When you go to an amusement park, many people want to ride the roller coaster. The anticipation. The excitement. The fear. It’s thrilling! Most people who ride roller coasters enjoy what observers would call sheer terror, at least from their facial expressions. The unknown at the top of the hill. Not knowing if it is a turn or a drop. The ups and downs of a roller coaster and the speed are what make it exciting. At the end, many want to take that ride again.
It’s not the same with the diabetes roller coaster. The ups and downs are terrifying, but not in a thrill ride sort of way. The uncertainty of complications. The anticipation of how food and activity works to benefit or harm of glucose levels. This fear is not exciting. The unknown of when the ride will once again be on steady ground. Faces showing terror that doesn’t end with someone begging to take that ride again.
Many times guilt comes along for the ride. If only I hadn’t eaten that. If only I took a walk today.

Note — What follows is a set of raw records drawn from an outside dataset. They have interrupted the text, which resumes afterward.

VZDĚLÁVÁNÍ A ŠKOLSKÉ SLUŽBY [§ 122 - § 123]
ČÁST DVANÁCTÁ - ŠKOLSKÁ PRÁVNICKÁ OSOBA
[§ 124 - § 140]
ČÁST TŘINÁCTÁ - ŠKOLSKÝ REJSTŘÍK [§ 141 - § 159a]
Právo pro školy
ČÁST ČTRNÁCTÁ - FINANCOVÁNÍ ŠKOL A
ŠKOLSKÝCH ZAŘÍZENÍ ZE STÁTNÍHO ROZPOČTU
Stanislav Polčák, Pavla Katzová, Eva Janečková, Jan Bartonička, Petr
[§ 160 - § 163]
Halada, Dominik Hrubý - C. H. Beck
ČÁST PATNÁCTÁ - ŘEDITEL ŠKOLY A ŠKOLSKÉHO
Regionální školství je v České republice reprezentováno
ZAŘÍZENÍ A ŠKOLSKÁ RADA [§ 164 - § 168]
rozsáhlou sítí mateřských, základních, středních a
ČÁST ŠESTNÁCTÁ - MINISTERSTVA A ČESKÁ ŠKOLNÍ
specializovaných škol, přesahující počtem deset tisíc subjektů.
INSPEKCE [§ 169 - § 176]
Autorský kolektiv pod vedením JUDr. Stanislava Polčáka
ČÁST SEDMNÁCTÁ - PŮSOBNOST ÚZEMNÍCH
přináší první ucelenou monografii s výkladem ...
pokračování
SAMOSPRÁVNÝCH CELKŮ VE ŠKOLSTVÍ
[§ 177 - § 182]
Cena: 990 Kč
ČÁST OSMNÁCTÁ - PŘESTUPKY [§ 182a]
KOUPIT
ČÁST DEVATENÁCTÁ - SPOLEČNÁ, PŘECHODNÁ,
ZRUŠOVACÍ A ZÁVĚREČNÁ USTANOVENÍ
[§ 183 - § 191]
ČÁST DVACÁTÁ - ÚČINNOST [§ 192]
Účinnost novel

If only I could keep on top of things. Anger joins in. Yelling. Sometimes cursing. Bitterness toward a disease. Sadness also sits in the next car. Tears. Possible depression. Fear tags along. Hoping to keep complication away.
Yes, diabetes is a roller coaster ride. Not only dealing with glucose levels going up and down, but also the mixture of emotions that go along with it. It may not be a fun ride, but it can be a little less scary with the support of family and friends.